Now Alex could see where the mountain looked as if it had sheared in two—as if some giant with a mighty sword had sliced through it. She was trying to make sense of it when the helicopter lifted in the air, turning away from the shattered remains of the town and heading back along the narrow valley.
‘We could cause more disruption with the noise so we will winch down further along the valley,’ Azzam said to her. He had climbed into the back cabin and looked directly into Alex’s face.
‘There is no need for you to do this,’ he said, the dark eyes so intent on hers she felt a shiver of apprehension down her spine.
‘I didn’t come along for the ride,’ she told him, unbuckling her seat belt and standing as steadily as she could. ‘Which backpack do you want me to take?’
His eyes studied her again, assessing her.
‘The medical supplies and stretchers can drop safely, but I would appreciate it if you would take the defibrillator. I don’t anticipate needing it but the monitor could be handy. The pilot will drop us in, lower what gear he can, then return to the capital to bring back more personnel and supplies. He will find a safe place to land further down the valley and the rescuers can walk in. For now I—we—need to assess the damage and get word out about the amount of damage done and the kind of help we will need.’
Alex took the small backpack he passed her.
‘Strap it on your front,’ Azzam told her. ‘We will be winched down together.’
Alex stared at him.
‘I’ve been winched down before, I know the routine!’

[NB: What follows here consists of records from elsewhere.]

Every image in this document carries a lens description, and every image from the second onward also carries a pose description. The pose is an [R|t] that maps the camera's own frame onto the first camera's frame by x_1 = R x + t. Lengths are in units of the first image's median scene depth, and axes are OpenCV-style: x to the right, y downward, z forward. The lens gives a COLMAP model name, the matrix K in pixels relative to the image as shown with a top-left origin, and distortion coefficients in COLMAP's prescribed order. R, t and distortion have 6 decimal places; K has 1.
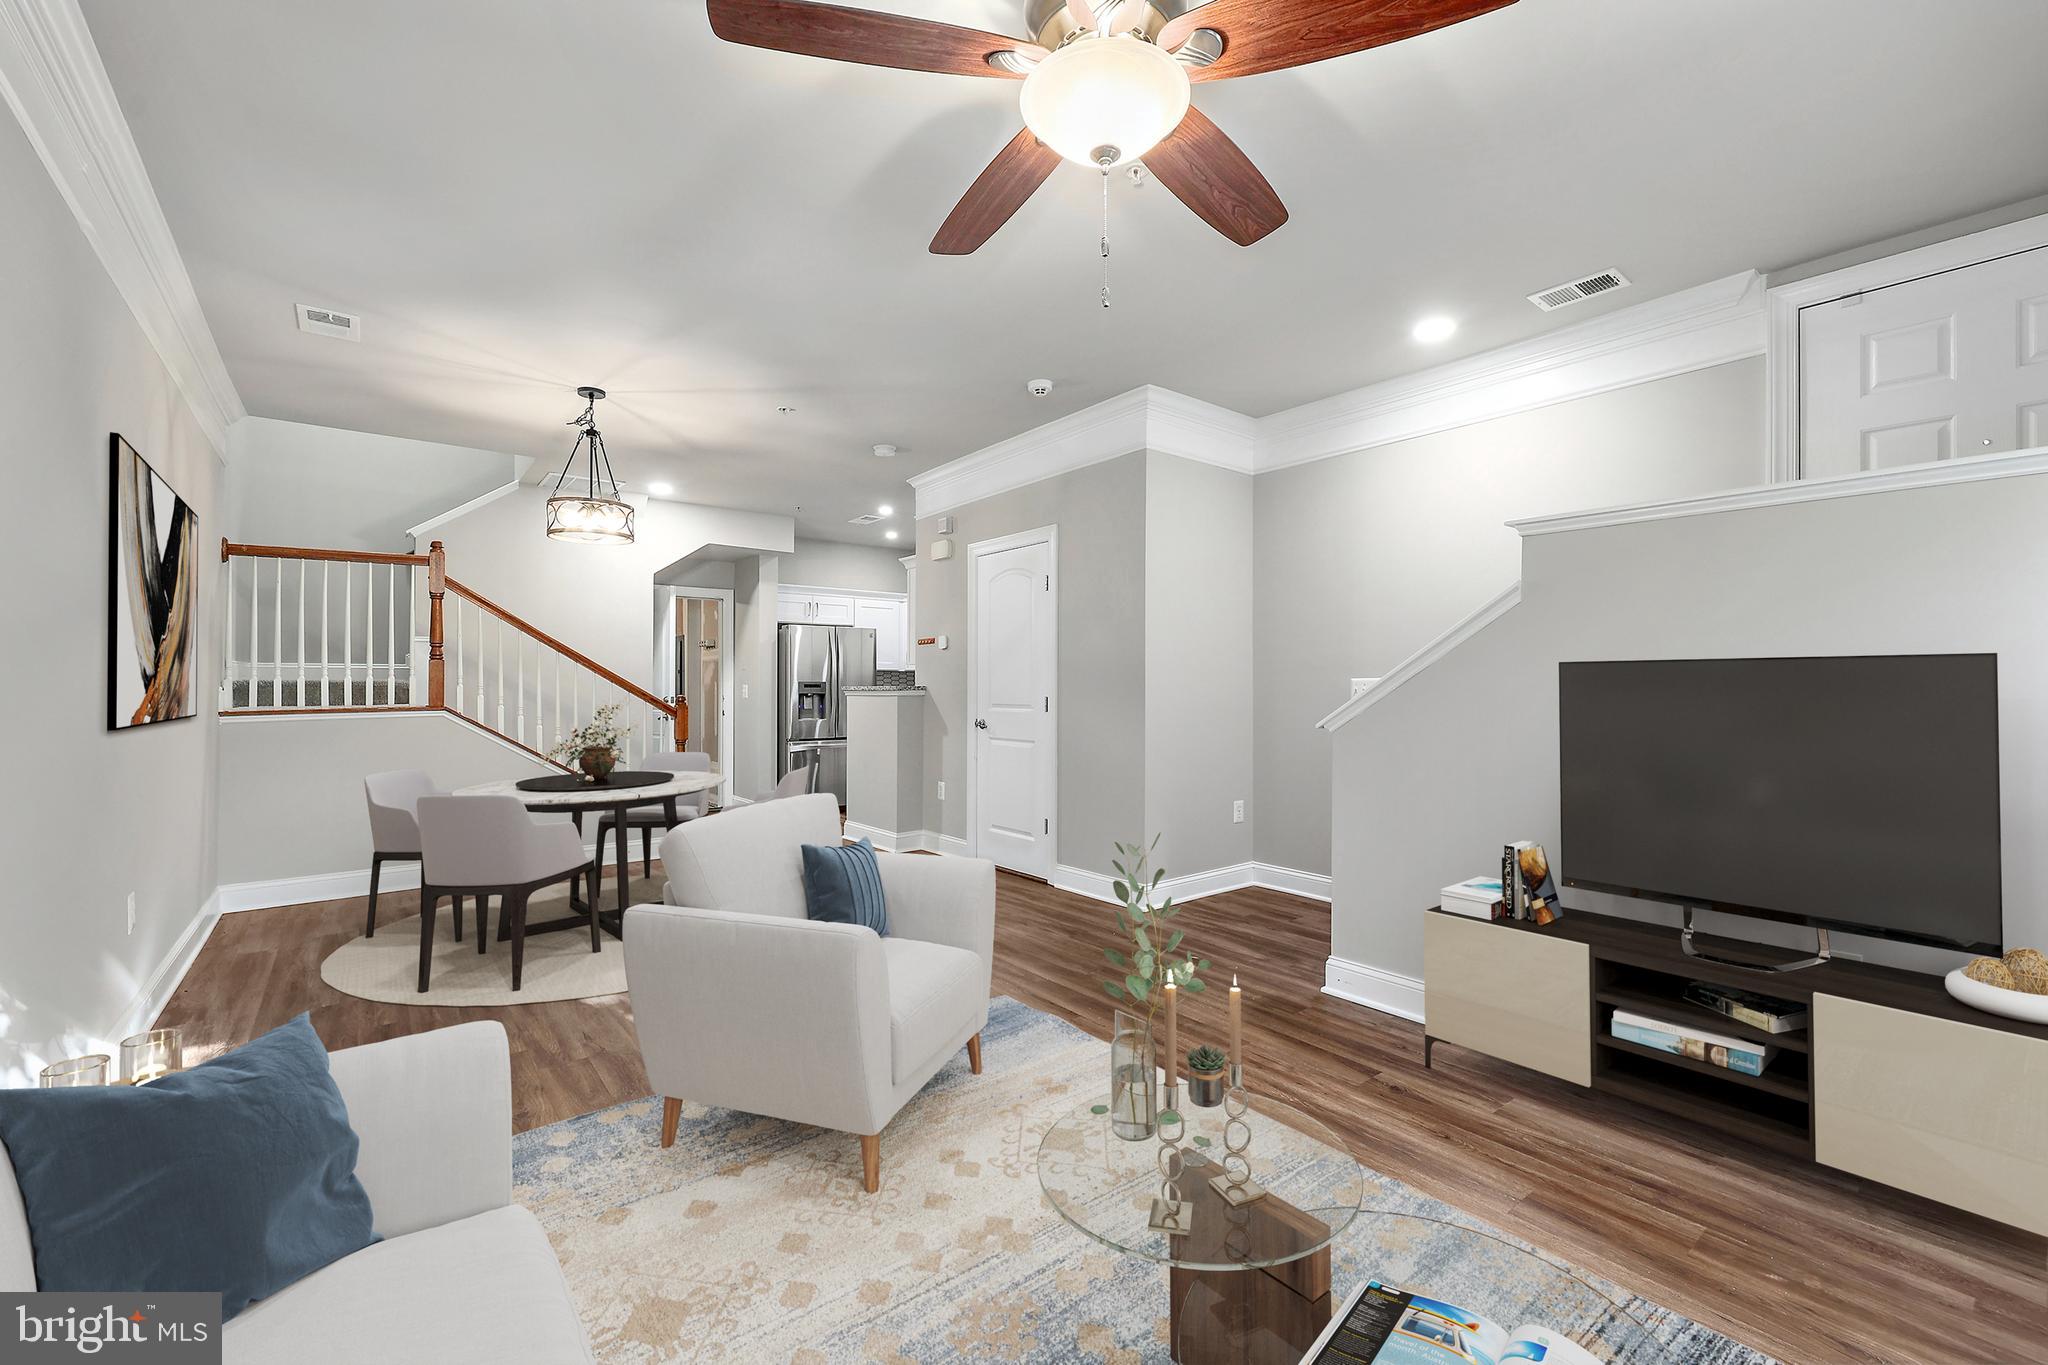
lens RADIAL K [[830.7, 0, 1017.5], [0, 830.7, 674.5], [0, 0, 1]] dist [-0.007428, 0.000296]
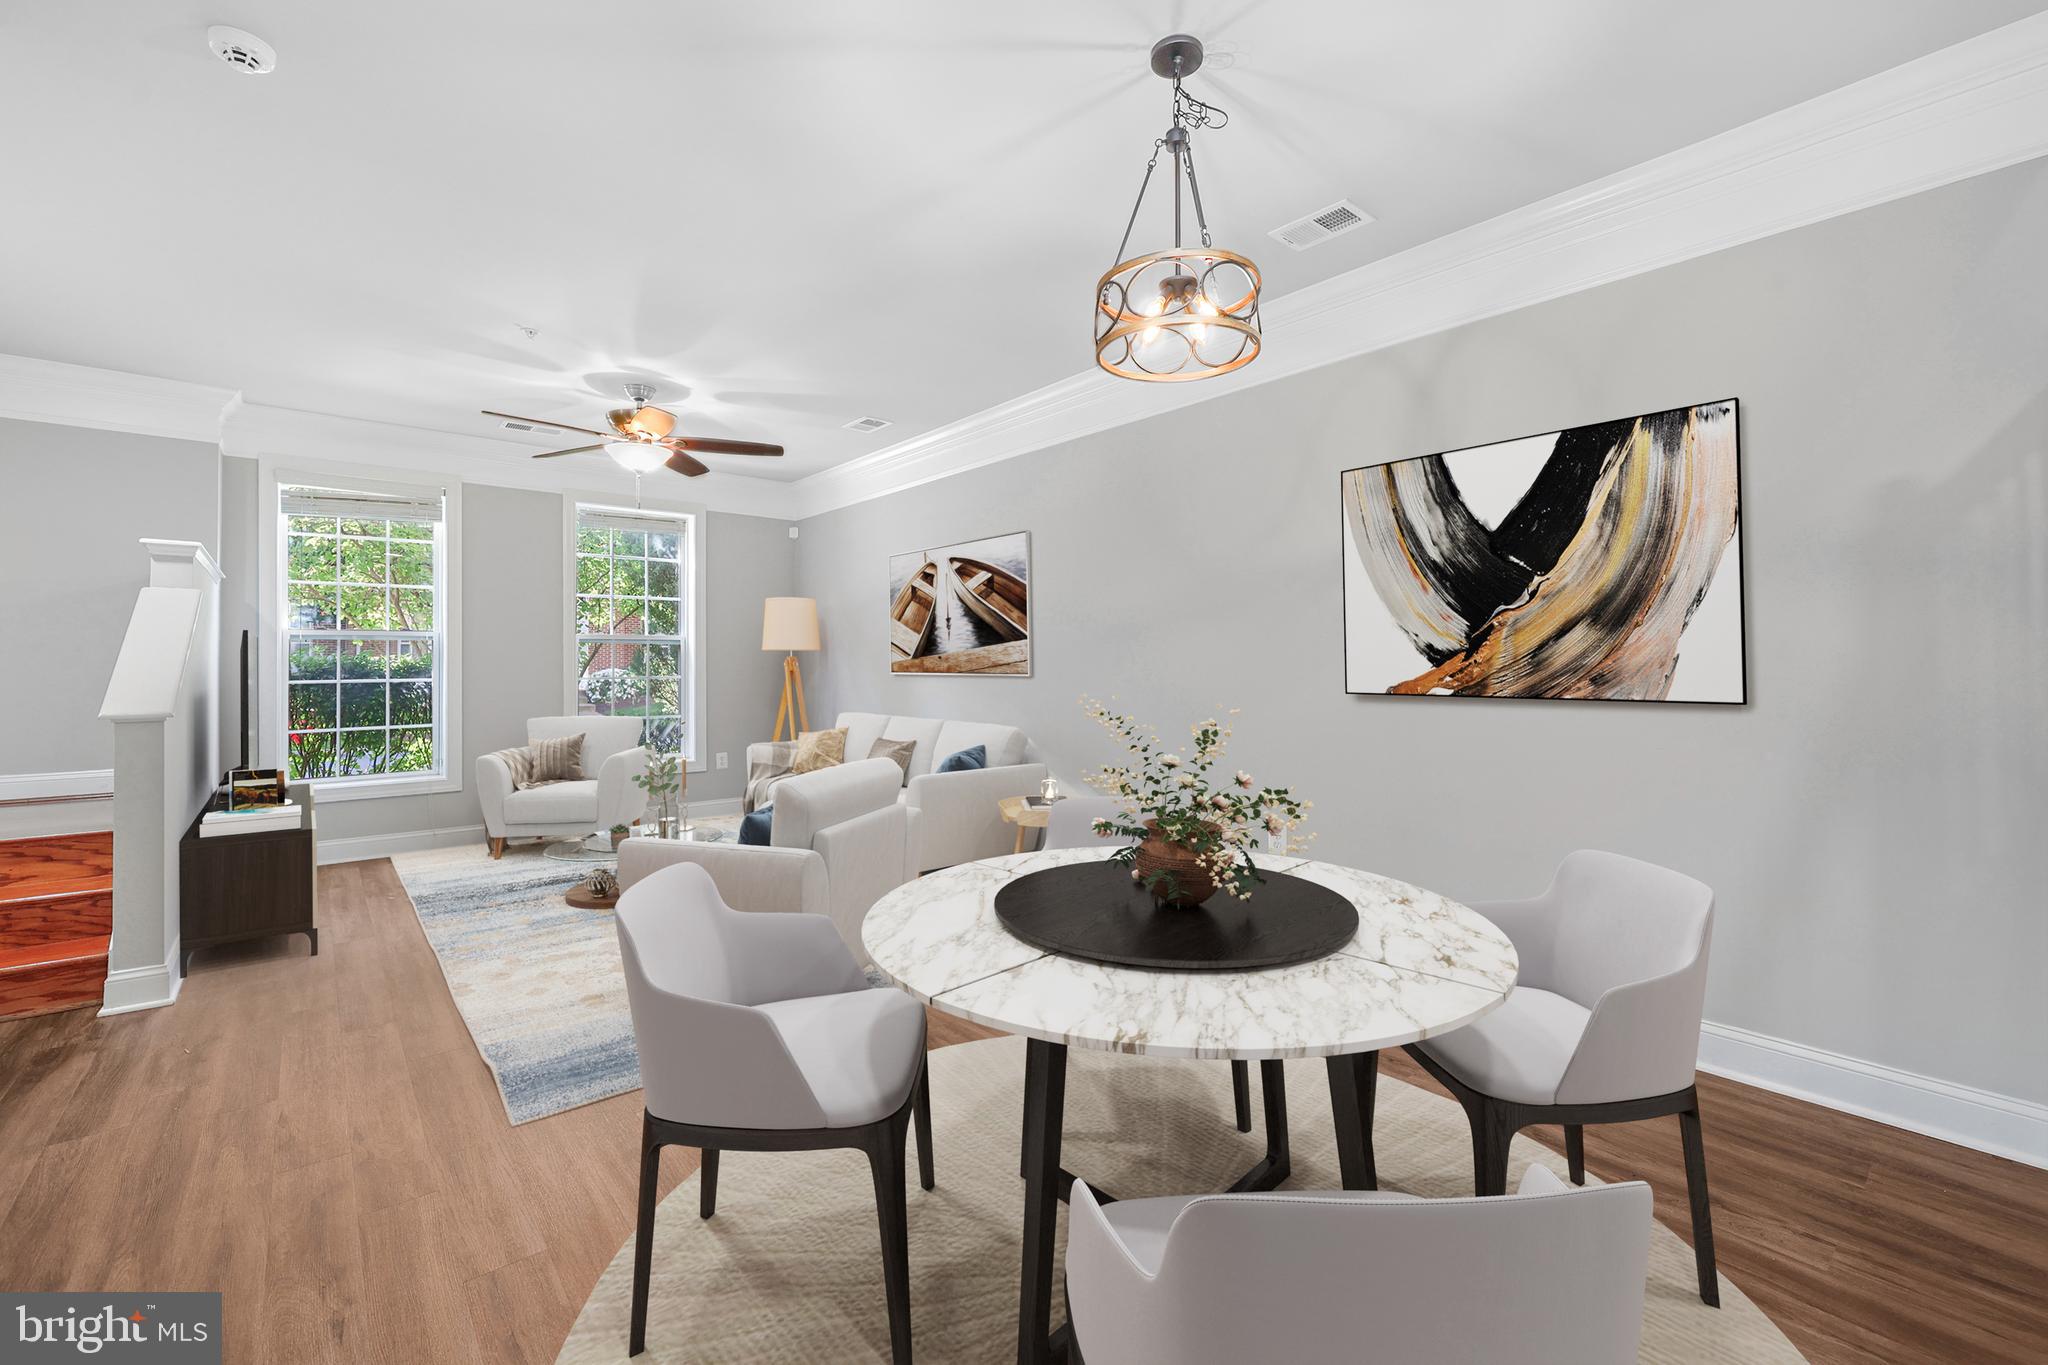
lens RADIAL K [[856.5, 0, 1028.1], [0, 856.5, 654.5], [0, 0, 1]] dist [-0.000156, 0.000125]
pose [[-0.999675, 0.008859, -0.023895, -0.436780], [0.009350, 0.999746, -0.020522, 0.021346], [0.023707, -0.020739, -0.999504, 1.564104]]
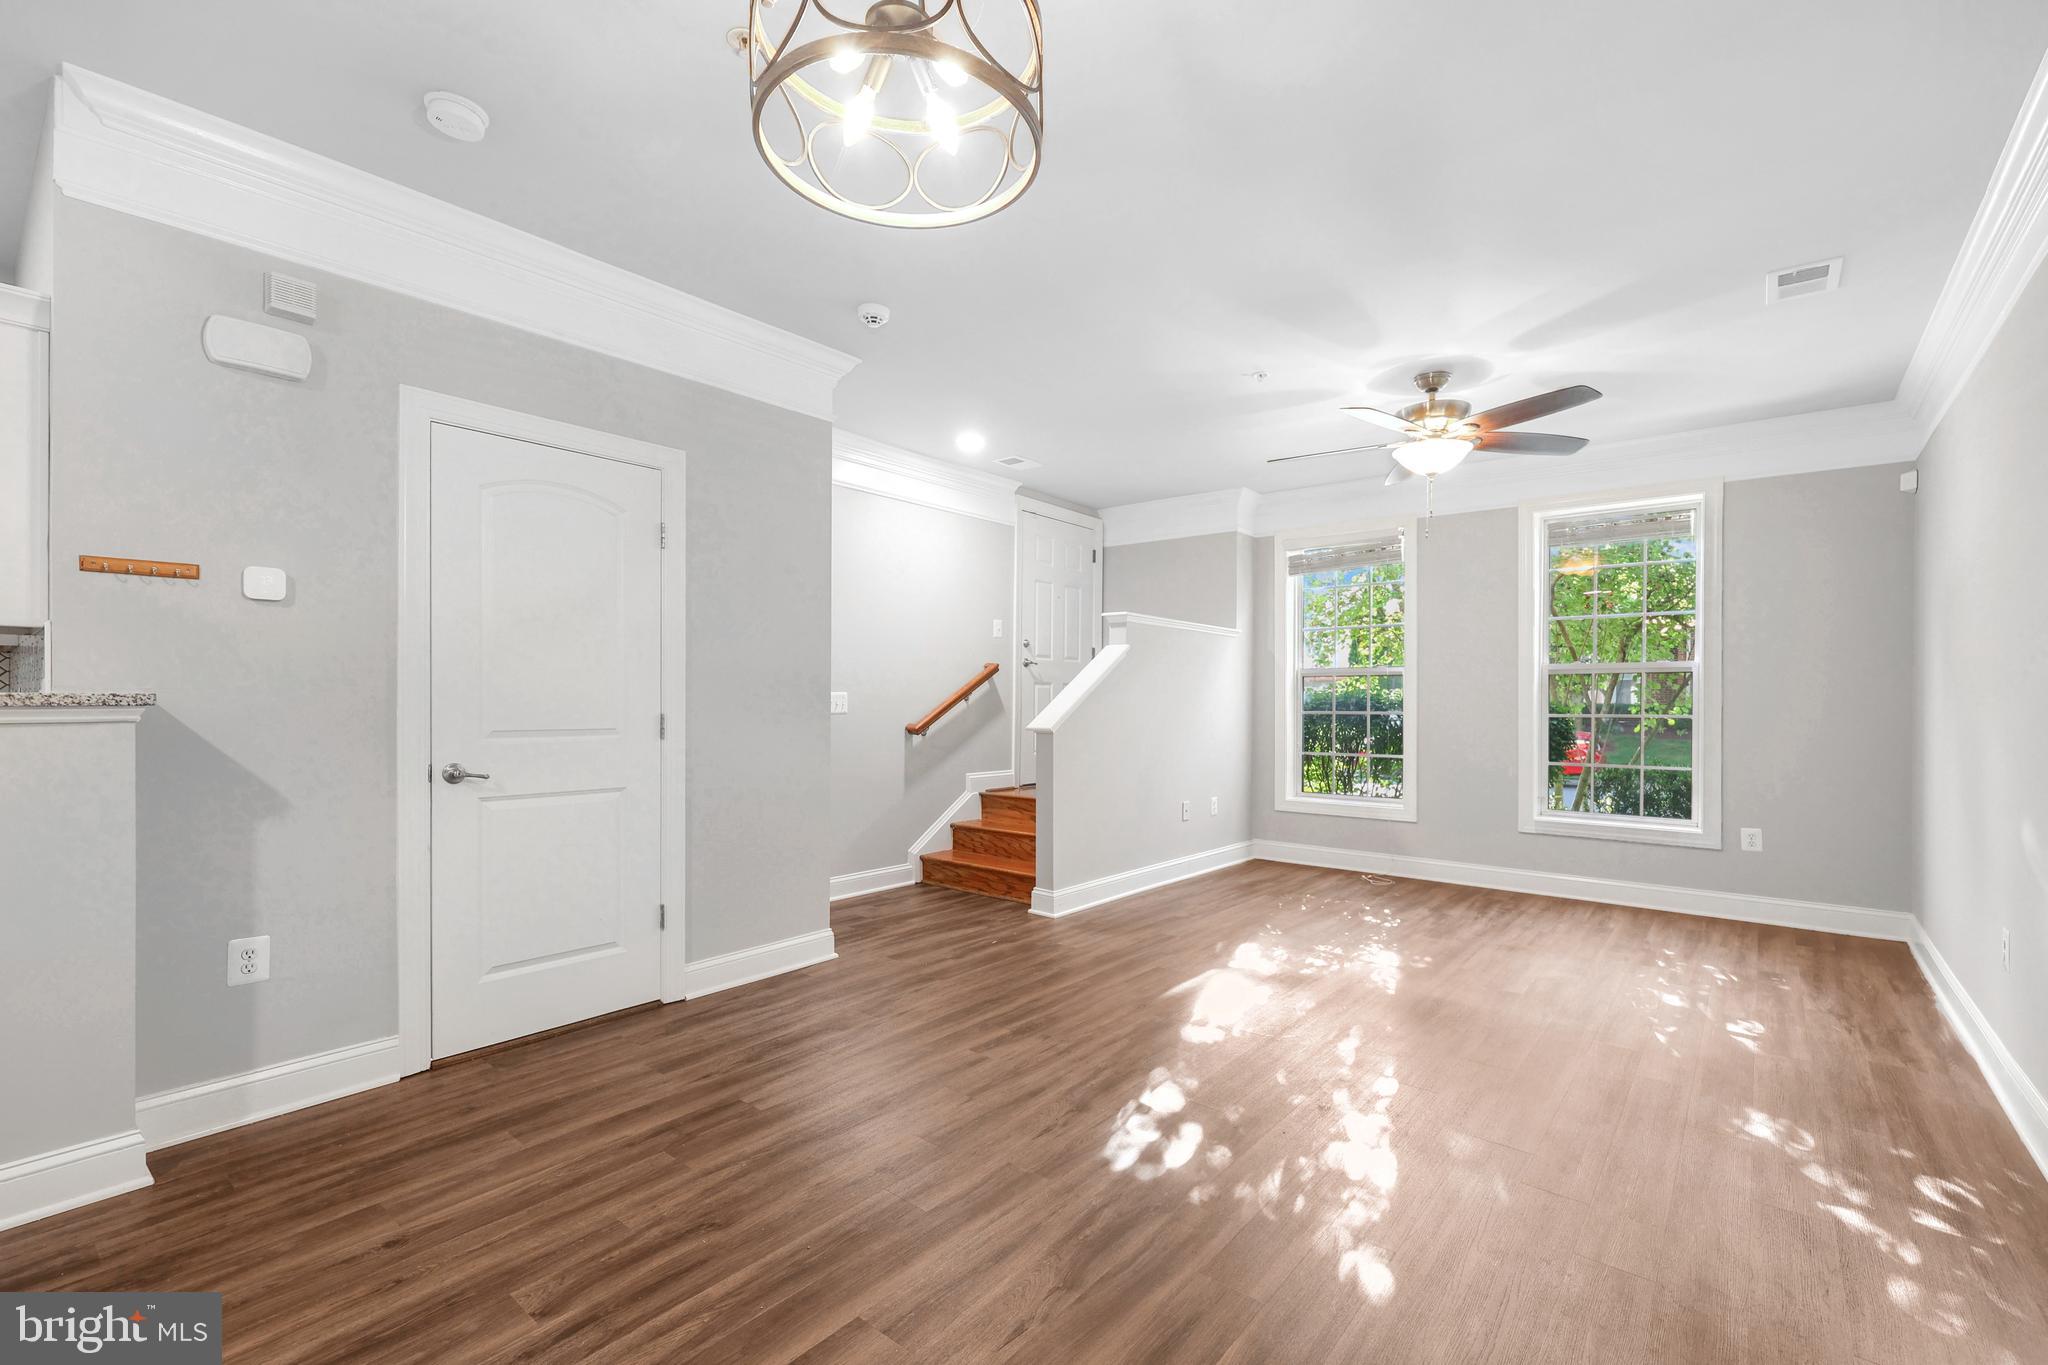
lens RADIAL K [[877.8, 0, 1022.9], [0, 877.8, 704.1], [0, 0, 1]] dist [0.000253, -0.000317]
pose [[-0.201336, -0.000276, 0.979522, -0.843295], [-0.013317, 0.999908, -0.002455, 0.022027], [-0.979432, -0.013539, -0.201321, 1.071801]]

‘Together,’ the infuriating man repeated, while Alex added ‘bossy and obstinate’ to the meanings of his name.
It was an exercise drop, nothing more, she told herself as Azzam’s strong arms closed around her. And she was only annoyed because he didn’t trust her to do it on her own!
More annoyed because she felt uncomfortable about the way he was holding her, as if dangling on a line above an earthquake-wrecked valley was some kind of romantic foreplay!
Yet annoyance couldn’t mask the responses of her body, which, through clothes and backpack straps and webbing, still felt the hardness of the man who held her clamped against him.
Still reacted to it, warming so inappropriately she wondered if she was blushing.
Would she have felt this reaction with David holding her? Or was it because she’d known him so well she’d never felt these tingling, tightening sensations along her nerves, or a strange heaviness in her muscles, when he’d held her in his arms.
David had only ever kissed her, nothing more. Anything extra was what he’d kept for the string of other women who, unbeknownst to Alex at the time, had drifted in and out of her fiancé’s life.
‘Ready to roll if we need to?’ Azzam asked, his chin brushing her ear, the words so close she felt as well as heard them. She drew up her knees, unconsciously pressing closer to him so they’d roll together as they hit the ground. But the roll wasn’t needed, the helicopter pilot holding the craft steady and the winchman easing them onto the ground so they stepped from the loop in the cable without even the slightest jar.